Elle a été de tous mes grands et mes petits mo­ments; certains l'ont utilisé pour me dresser; ils préfè­rent dire éduquer. J'ai appris sans le savoir à lui obéir au doigt et à l'œil. Elle m'a accompagnée dans une enfance où tout était clas­sé entre péchés et bonnes actions. Elle ser­vait à punir des premiers, et disparaissait un mo­ment lorsque par un heureux hasard, mes actions avaient eu la bonne idée d'être ce qu'on leur demandait.

Son rire grinçant est aujourd'hui de tous mes instants, et si elle me laisse quelque répit, ce n'est que pour mieux se délec­ter de ma prochaine chute, de ma prochaine défaite.

Elle a fait de l'inconnu son allié, et du temps son arme in­faillible. On craint le premier et l'on redoute le second. Et de la con­naître ne me facilite pas la tâche, car la salope a eu tout le temps de m'impré­gner dans un viol permanent de plus de trente ans.

Elle est dans mes fibres, elle est dans mes os, elle est dans mon sexe et mon cerveau. Elle a tout investi, et se dé­lecte quand sous son action l'adréna­line enjoint au cœur de pomper, le pauvre vieux au risque de le faire cra­quer.

Elle est maître dans l'art de se dissimuler; elle prend les traits d'inconnus, d'un homme, d'une femme, de Dieu; comble de la duplicité, elle prend par­fois mes pro­pres traits, et je peux alors la voir au fond de mes yeux; elle en bouffe les étincelles, elle les décore de cernes pro­fonds, elle les noie de détresse.

Elle se fait parfois si petite que je la crois dispa­rue à jamais, mais c'est mal la connaître, et elle jubile déjà de la surprise qui me coupera les jambes lors­qu'elle réapparaîtra.

Ne pas la quitter des yeux, reste ma seule chance, mais c'est admet­tre son emprise jusque dans mes amours sous lesquels elle ouvre au moment su­prême un abîme sans fond, sur les parois duquel je lais­se mes griffes et mes lar­mes.
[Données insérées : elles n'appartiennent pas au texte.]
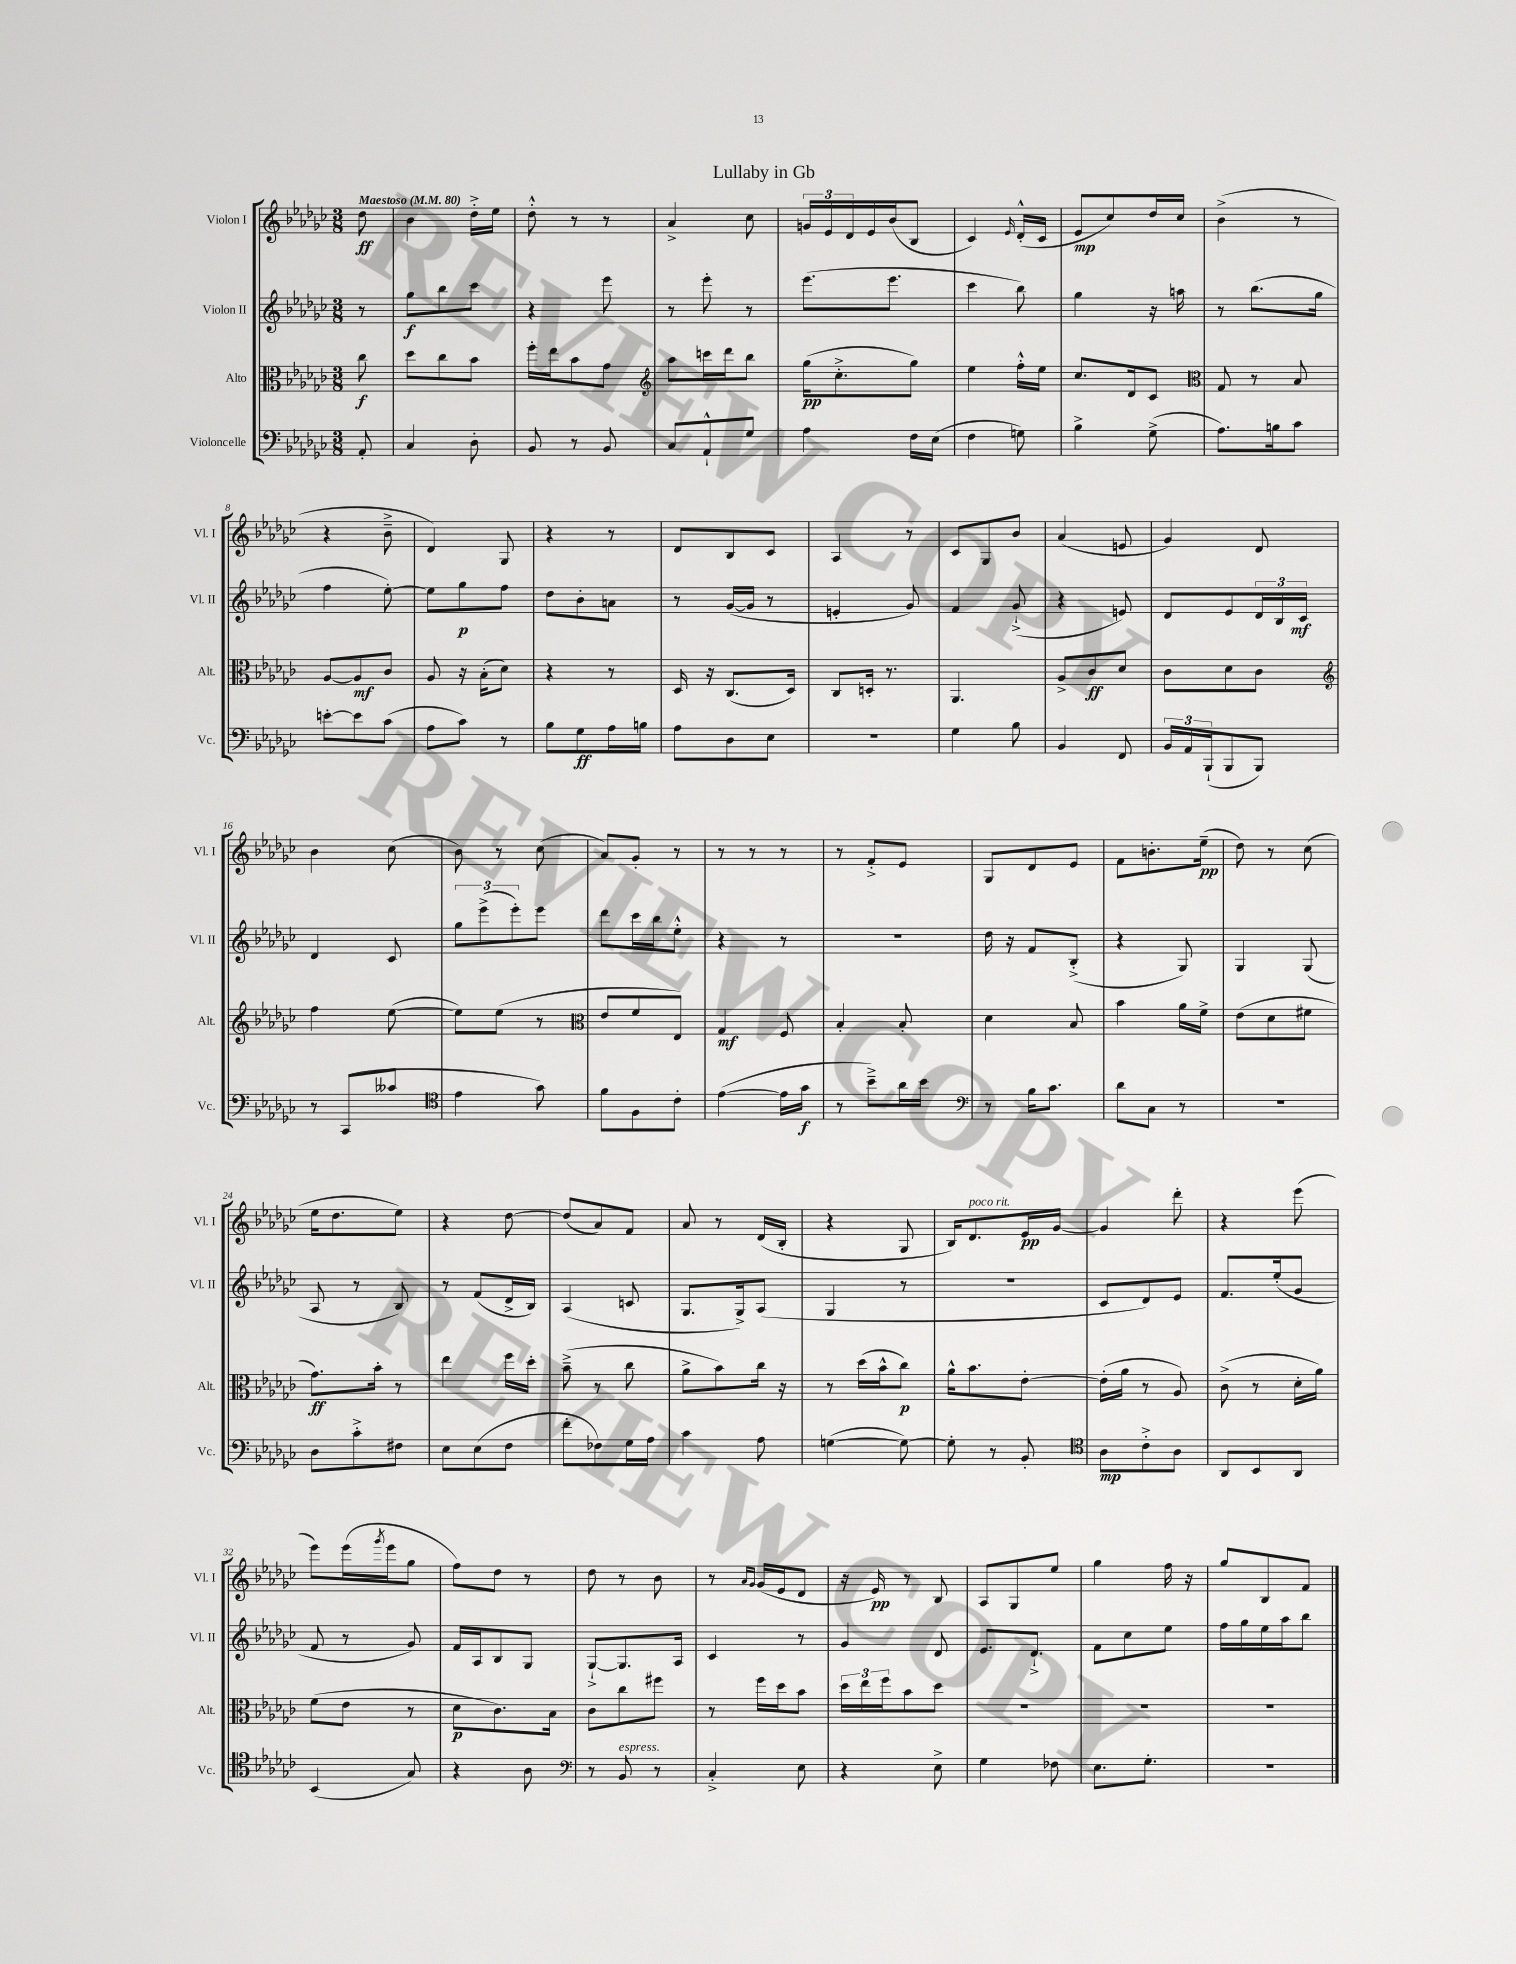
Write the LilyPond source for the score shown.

\header { title = "Lullaby in Gb" }
<<
\new StaffGroup <<
\new Staff = "s0" \with { instrumentName = "Violon I" shortInstrumentName = "Vl. I" } {
    \clef treble \key ges \major \numericTimeSignature \time 3/8 \partial 8 \tempo "Maestoso" 4 = 80
    des''8\ff |
    bes'4 des''16-.-> ees''16 |
    des''8-.-^ r8 r8 |
    aes'4-> ces''8 |
    \tuplet 3/2 { g'16 ees'16 des'16 } ees'16 bes'16( bes8 |
    ces'4) \grace { ees'16 } des'16-.-^( ces'16 |
    ees'8\mp ces''8) des''16 ces''16 |
    bes'4->( r8 |
    r4 bes'8---> |
    des'4) ges8 |
    r4 r8 |
    des'8 bes8 ces'8 |
    aes4 r8 |
    ces'8 ges8 bes'8 |
    aes'4( e'8 |
    ges'4) des'8 |
    bes'4 ces''8( |
    bes'8) r8 ces''8( |
    aes'8) ges'8-. r8 |
    r8 r8 r8 |
    r8 f'8-.-> ees'8 |
    ges8 des'8 ees'8 |
    f'8 b'8.-. ees''16--\pp( |
    des''8) r8 ces''8( |
    ees''16 des''8. ees''8) |
    r4 des''8~ |
    des''8( aes'8) f'8 |
    aes'8 r8 des'16( bes16-. |
    r4 ges8 |
    bes16) des'8.^\markup { \italic "poco rit." } ees'16\pp ges'16~ |
    ges'4 des'''8-. |
    r4 ees'''8( |
    ees'''8) ees'''16( \acciaccatura { ges'''8 } ees'''16 ges''8 |
    f''8) des''8 r8 |
    des''8 r8 bes'8 |
    r8 \grace { aes'16 ges'16 } ges'16( ees'16 des'8 |
    r16 ees'16\pp) r8 bes8 |
    aes8 ges8 ees''8 |
    ges''4 f''16 r16 |
    ges''8 bes8 f'8 \bar "|." |
}
\new Staff = "s1" \with { instrumentName = "Violon II" shortInstrumentName = "Vl. II" } {
    \clef treble \key ges \major \numericTimeSignature \time 3/8 \partial 8
    r8 |
    ges''8\f bes''8 ces'''8 |
    r4 ees'''8 |
    r8 ees'''8-. r8 |
    ees'''8.( ees'''8. |
    ces'''4 bes''8) |
    ges''4 r16 a''16 |
    r8 bes''8.( ges''16 |
    f''4 ees''8~-.) |
    ees''8 ges''8\p f''8 |
    des''8 bes'8-. a'8 |
    r8 ges'16~( ges'16 r8 |
    e'4-. ges'8) |
    f'4 ges'8-!->( |
    r4 e'8) |
    des'8 ees'8 \tuplet 3/2 { des'16 bes16 ces'16\mf } |
    des'4 ces'8 |
    \tuplet 3/2 { ges''8 ees'''8->( ees'''8-.) } ees'''8 |
    des'''8 ces'''16 bes''16 ees''8-.-^ |
    r4 r8 |
    R4. |
    des''16 r16 f'8 bes8-.->( |
    r4 ges8) |
    ges4 ges8( |
    aes8 r8 bes8) |
    r8 f'8( des'16-> bes16) |
    aes4( c'8 |
    ges8. ges16->) aes8( |
    ges4 r8 |
    R4. |
    ces'8 des'8) ees'8 |
    f'8. ees''16-.( ges'8 |
    f'8 r8 ges'8) |
    f'16 aes16 bes8 ges8 |
    ges8~-!-> ges8. aes16 |
    ces'4 r8 |
    ges'4 des'8 |
    ees'8. des'8.-!-> |
    f'8 ces''8 ees''8 |
    f''16 ges''16 ees''16 aes''16 bes''8 \bar "|." |
}
\new Staff = "s2" \with { instrumentName = "Alto" shortInstrumentName = "Alt." } {
    \clef alto \key ges \major \numericTimeSignature \time 3/8 \partial 8
    ces''8\f |
    des''8 ces''8 bes'8 |
    f''16-. ees''16 bes'8 ges'8 |
    \clef treble aes''8 c'''16 des'''16 bes''8 |
    ges''16\pp( ces''8.-.-> ges''8) |
    ees''4 f''16-.-^ ees''16 |
    ces''8. des'16 ces'8 |
    \clef alto ges8 r8 bes8 |
    aes8~ aes8\mf ces'8 |
    aes8 r16 bes16-.( des'8) |
    r4 r8 |
    des16 r16 ces8.( des16) |
    ces8 d16-. r8. |
    aes,4. |
    aes8-> ces'8\ff des'8 |
    ces'8 des'8 ces'8 |
    \clef treble f''4 ees''8~( |
    ees''8) ees''8( r8 |
    \clef alto ees'8 f'8 ees8) |
    ges4\mf f8 |
    bes4-. bes8-. |
    des'4 bes8 |
    bes'4 aes'16 f'16-> |
    ees'8( des'8 fis'8 |
    ges'8.\ff) bes'16-. r8 |
    ees''4 f''16 des''16-. |
    bes'8--->( r8 ces''8 |
    aes'8-> bes'8) ces''16 r16 |
    r8 des''16( bes'16-^ ces''8\p) |
    aes'16-^ bes'8. ees'8~-. |
    ees'16-.( aes'16 r8 aes8) |
    ces'8->( r8 des'16-. aes'16) |
    f'8( ees'8 r8 |
    des'8\p ces'8.) bes16 |
    ces'8 ces''8 fis''8 |
    r8 f''16 des''16 bes'8 |
    \tuplet 3/2 { des''16 ees''16 f''16 } bes'8 des''8 |
    R4. |
    R4. |
    R4. \bar "|." |
}
\new Staff = "s3" \with { instrumentName = "Violoncelle" shortInstrumentName = "Vc." } {
    \clef bass \key ges \major \numericTimeSignature \time 3/8 \partial 8
    aes,8-. |
    ces4 des8-. |
    bes,8 r8 bes,8 |
    ces8 aes,8-!-^ ges8 |
    aes4 f16 ees16( |
    f4 g8) |
    bes4-> ges8->( |
    aes8.) b16 ces'8 |
    e'8~-. e'8 ces'8( |
    aes8 ces'8) r8 |
    bes8 ges8\ff aes16 b16 |
    aes8 des8 ees8 |
    R4. |
    ges4 bes8 |
    bes,4 f,8 |
    \tuplet 3/2 { bes,16 aes,16 bes,,16-!( } bes,,8 bes,,8) |
    r8 ces,8( ceses'8 |
    \clef tenor ees'4 ges'8) |
    f'8 f8 ces'8-. |
    ees'4~( ees'16 ges'16\f |
    r8 bes'8--->) aes'16 bes'16 |
    \clef bass r8 bes16 ces'8. |
    des'8 ces8 r8 |
    R4. |
    des8 ces'8-.-> fis8 |
    ees8 ees8( f8 |
    f'8-. fes8) ges16 aes16 |
    ces'4 aes8 |
    g4~( g8~) |
    g8-. r8 bes,8-. |
    \clef tenor aes8\mp ces'8-.-> aes8 |
    aes,8 bes,8 aes,8 |
    bes,4( ges8) |
    r4 aes8 |
    \clef bass r8 bes,8^\markup { \italic "espress." } r8 |
    ces4-.-> ees8 |
    r4 ees8-> |
    ges4 fes8 |
    ees8. ges8.-. |
    r4. \bar "|." |
}
>>
>>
Lorsque je pense aux amours qu'elle m'a fait rater, j'enrage, et je suis prête à la pourfendre, mais elle ricane sachant qu'elle m'a sucé toute la moelle épinière, et que mon squelette s'en va déjà pourrissant.

Comme par ha­sard, elle se décline au féminin, faussant dès le départ toute relation, puisqu'on l'associe à la meilleure partie de nous-même.

Elle a pris le meilleur de moi-même, me don­nant l'il­lu­sion qu'ainsi je parvenais à accomplir des choses remar­qua­bles.

Elle est sans foi ni loi, elle cap­ture l'inconnu et le pare d'inquiétantes couleurs, pour que je trébuche à peine je fais un pas hors du chemin qu'elle m'a tracé.

Si je ne trébuche pas assez à son goût, elle place sur ma route un amour, dont la perte me devient insupportable.

Elle mène ma vie, me laissant croire par instant à une liberté enfin trouvée.

Ses prises s'appellent, demain, amour, et la meil­leure est sans aucun doute la mort.

Elle l'a tellement déni­grée, nous en cachant la vraie nature, que nous craignons cet instant plus que tout.

Elle est omniprésente dans tous les yeux, si bien que toute rencontre devient un incroyable exercice d'appri­voi­sement.

Elle mène le jeu, et pauvres humains que nous sommes, nous croyons élever des remparts imprenables, et construire des armes redoutables alors que l'en­nemi, le seul vrai, a vampirisé nos neurones.

J'aimerais que ces mots soient une déclaration de guer­re, dont l'enjeu est ma vie, ma liberté, mais la garce veille et je n'entends que des bredouillements dont elle se moque. 

Dieu, qui que vous soyez, "délivrez-moi de la peur"!